Assigned task: Only some lines are wanted. Transcribe, exactly, the lines below from the line with "Jah Device Wows Jamaica !" up to and including the line with "in ultra-expensive baggers.".

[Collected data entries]
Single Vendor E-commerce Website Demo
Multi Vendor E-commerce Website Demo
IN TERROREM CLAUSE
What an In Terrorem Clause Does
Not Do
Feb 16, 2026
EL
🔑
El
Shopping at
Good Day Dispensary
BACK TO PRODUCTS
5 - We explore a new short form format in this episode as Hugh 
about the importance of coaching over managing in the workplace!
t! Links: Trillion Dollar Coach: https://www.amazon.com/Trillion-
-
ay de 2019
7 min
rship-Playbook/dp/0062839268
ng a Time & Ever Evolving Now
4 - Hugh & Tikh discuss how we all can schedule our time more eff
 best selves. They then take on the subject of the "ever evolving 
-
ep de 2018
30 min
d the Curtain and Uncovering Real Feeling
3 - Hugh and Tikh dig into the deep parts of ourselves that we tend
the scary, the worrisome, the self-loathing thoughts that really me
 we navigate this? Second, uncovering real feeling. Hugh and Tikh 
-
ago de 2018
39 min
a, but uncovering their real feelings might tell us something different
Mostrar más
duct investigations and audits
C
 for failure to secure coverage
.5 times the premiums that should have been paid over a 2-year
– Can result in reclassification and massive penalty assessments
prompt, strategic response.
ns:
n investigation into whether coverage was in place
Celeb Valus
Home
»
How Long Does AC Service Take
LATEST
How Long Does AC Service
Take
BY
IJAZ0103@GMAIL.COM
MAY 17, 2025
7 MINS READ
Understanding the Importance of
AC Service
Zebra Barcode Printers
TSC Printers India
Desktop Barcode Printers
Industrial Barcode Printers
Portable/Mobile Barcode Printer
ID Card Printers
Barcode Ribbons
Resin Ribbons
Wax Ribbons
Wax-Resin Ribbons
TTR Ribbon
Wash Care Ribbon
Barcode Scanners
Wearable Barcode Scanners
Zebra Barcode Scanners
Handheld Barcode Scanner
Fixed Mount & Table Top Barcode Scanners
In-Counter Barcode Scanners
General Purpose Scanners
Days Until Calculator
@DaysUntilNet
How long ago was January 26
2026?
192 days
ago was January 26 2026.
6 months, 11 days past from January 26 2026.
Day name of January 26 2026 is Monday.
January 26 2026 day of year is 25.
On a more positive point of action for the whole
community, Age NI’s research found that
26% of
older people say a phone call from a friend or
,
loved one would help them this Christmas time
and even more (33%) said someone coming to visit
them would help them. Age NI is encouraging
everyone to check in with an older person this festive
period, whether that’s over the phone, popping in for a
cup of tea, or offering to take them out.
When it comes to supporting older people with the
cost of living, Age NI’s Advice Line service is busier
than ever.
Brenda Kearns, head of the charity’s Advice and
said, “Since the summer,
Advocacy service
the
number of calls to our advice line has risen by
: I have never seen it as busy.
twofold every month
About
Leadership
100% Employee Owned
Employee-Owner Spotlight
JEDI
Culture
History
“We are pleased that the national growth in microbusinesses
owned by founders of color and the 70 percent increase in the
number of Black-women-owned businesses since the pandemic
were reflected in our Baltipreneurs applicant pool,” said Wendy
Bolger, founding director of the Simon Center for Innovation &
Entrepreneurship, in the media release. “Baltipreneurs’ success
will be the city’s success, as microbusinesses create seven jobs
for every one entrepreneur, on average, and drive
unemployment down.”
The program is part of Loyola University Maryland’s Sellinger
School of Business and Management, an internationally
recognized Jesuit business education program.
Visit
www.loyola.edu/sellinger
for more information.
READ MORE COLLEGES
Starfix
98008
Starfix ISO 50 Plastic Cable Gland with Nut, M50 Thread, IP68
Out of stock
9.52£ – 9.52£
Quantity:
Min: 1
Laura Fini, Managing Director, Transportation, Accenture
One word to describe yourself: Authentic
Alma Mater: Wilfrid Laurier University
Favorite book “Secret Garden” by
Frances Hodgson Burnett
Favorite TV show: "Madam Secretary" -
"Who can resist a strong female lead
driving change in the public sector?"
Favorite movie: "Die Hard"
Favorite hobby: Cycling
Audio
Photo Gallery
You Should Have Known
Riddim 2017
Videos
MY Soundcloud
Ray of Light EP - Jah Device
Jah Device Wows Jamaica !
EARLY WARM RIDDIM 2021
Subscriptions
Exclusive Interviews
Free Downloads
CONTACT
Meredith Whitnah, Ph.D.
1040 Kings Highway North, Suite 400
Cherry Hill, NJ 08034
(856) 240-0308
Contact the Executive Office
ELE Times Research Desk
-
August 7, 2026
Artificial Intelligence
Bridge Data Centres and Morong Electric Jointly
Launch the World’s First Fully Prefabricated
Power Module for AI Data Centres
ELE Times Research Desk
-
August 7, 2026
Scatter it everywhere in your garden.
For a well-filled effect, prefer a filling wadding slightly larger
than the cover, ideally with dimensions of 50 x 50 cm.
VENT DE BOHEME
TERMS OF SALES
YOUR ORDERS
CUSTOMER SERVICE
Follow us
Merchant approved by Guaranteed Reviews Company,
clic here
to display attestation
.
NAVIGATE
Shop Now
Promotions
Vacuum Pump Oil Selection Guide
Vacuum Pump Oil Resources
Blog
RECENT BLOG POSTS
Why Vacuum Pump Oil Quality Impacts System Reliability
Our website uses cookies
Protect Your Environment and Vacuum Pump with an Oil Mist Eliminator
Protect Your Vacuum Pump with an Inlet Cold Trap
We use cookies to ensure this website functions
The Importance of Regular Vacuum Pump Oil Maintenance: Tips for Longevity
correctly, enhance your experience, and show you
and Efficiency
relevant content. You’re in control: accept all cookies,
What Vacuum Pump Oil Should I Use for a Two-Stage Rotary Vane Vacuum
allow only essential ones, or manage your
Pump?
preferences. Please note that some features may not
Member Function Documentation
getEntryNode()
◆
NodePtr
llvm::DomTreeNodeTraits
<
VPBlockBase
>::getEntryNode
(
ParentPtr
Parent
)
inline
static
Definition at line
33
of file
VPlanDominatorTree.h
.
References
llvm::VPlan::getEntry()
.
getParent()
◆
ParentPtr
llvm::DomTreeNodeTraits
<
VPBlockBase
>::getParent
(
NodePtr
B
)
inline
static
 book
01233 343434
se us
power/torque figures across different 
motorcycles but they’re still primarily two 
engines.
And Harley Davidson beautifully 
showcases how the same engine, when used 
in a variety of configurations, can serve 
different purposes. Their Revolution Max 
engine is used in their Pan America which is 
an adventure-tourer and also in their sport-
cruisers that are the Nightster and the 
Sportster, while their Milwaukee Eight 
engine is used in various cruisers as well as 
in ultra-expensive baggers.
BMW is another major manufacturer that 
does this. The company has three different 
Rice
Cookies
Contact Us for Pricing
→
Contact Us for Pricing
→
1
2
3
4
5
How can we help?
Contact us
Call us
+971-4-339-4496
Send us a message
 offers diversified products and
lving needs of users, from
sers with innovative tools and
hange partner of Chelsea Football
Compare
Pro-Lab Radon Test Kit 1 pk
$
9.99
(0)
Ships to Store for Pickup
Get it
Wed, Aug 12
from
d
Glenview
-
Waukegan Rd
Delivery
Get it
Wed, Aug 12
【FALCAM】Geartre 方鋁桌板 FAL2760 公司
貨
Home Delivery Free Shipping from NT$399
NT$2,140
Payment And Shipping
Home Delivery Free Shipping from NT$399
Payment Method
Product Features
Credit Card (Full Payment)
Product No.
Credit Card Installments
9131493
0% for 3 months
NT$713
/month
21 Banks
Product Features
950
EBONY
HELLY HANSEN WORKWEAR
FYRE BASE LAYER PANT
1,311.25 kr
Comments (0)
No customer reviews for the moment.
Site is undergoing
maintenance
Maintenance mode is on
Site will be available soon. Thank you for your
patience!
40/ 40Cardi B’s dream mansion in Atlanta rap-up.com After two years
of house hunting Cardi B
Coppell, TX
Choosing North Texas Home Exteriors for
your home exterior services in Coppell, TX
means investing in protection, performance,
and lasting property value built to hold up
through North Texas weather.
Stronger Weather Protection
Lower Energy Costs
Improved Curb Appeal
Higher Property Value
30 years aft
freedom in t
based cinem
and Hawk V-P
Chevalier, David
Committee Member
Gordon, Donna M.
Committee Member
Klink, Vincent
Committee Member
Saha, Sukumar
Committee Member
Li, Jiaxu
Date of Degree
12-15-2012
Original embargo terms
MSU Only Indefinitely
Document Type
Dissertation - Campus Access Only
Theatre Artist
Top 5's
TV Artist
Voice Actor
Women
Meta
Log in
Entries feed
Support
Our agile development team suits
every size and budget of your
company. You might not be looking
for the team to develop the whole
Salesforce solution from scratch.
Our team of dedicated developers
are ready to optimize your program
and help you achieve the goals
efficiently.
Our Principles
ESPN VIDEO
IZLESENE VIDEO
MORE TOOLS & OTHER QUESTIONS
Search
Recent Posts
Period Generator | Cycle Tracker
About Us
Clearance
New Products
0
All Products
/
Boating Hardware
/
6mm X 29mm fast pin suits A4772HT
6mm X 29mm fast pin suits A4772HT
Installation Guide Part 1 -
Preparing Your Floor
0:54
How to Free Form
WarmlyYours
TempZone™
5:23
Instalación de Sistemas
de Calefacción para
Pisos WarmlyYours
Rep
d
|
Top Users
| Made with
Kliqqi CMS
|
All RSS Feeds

Response:
Jah Device Wows Jamaica !
EARLY WARM RIDDIM 2021
Subscriptions
Exclusive Interviews
Free Downloads
CONTACT
Meredith Whitnah, Ph.D.
1040 Kings Highway North, Suite 400
Cherry Hill, NJ 08034
(856) 240-0308
Contact the Executive Office
ELE Times Research Desk
-
August 7, 2026
Artificial Intelligence
Bridge Data Centres and Morong Electric Jointly
Launch the World’s First Fully Prefabricated
Power Module for AI Data Centres
ELE Times Research Desk
-
August 7, 2026
Scatter it everywhere in your garden.
For a well-filled effect, prefer a filling wadding slightly larger
than the cover, ideally with dimensions of 50 x 50 cm.
VENT DE BOHEME
TERMS OF SALES
YOUR ORDERS
CUSTOMER SERVICE
Follow us
Merchant approved by Guaranteed Reviews Company,
clic here
to display attestation
.
NAVIGATE
Shop Now
Promotions
Vacuum Pump Oil Selection Guide
Vacuum Pump Oil Resources
Blog
RECENT BLOG POSTS
Why Vacuum Pump Oil Quality Impacts System Reliability
Our website uses cookies
Protect Your Environment and Vacuum Pump with an Oil Mist Eliminator
Protect Your Vacuum Pump with an Inlet Cold Trap
We use cookies to ensure this website functions
The Importance of Regular Vacuum Pump Oil Maintenance: Tips for Longevity
correctly, enhance your experience, and show you
and Efficiency
relevant content. You’re in control: accept all cookies,
What Vacuum Pump Oil Should I Use for a Two-Stage Rotary Vane Vacuum
allow only essential ones, or manage your
Pump?
preferences. Please note that some features may not
Member Function Documentation
getEntryNode()
◆
NodePtr
llvm::DomTreeNodeTraits
<
VPBlockBase
>::getEntryNode
(
ParentPtr
Parent
)
inline
static
Definition at line
33
of file
VPlanDominatorTree.h
.
References
llvm::VPlan::getEntry()
.
getParent()
◆
ParentPtr
llvm::DomTreeNodeTraits
<
VPBlockBase
>::getParent
(
NodePtr
B
)
inline
static
 book
01233 343434
se us
power/torque figures across different 
motorcycles but they’re still primarily two 
engines.
And Harley Davidson beautifully 
showcases how the same engine, when used 
in a variety of configurations, can serve 
different purposes. Their Revolution Max 
engine is used in their Pan America which is 
an adventure-tourer and also in their sport-
cruisers that are the Nightster and the 
Sportster, while their Milwaukee Eight 
engine is used in various cruisers as well as 
in ultra-expensive baggers.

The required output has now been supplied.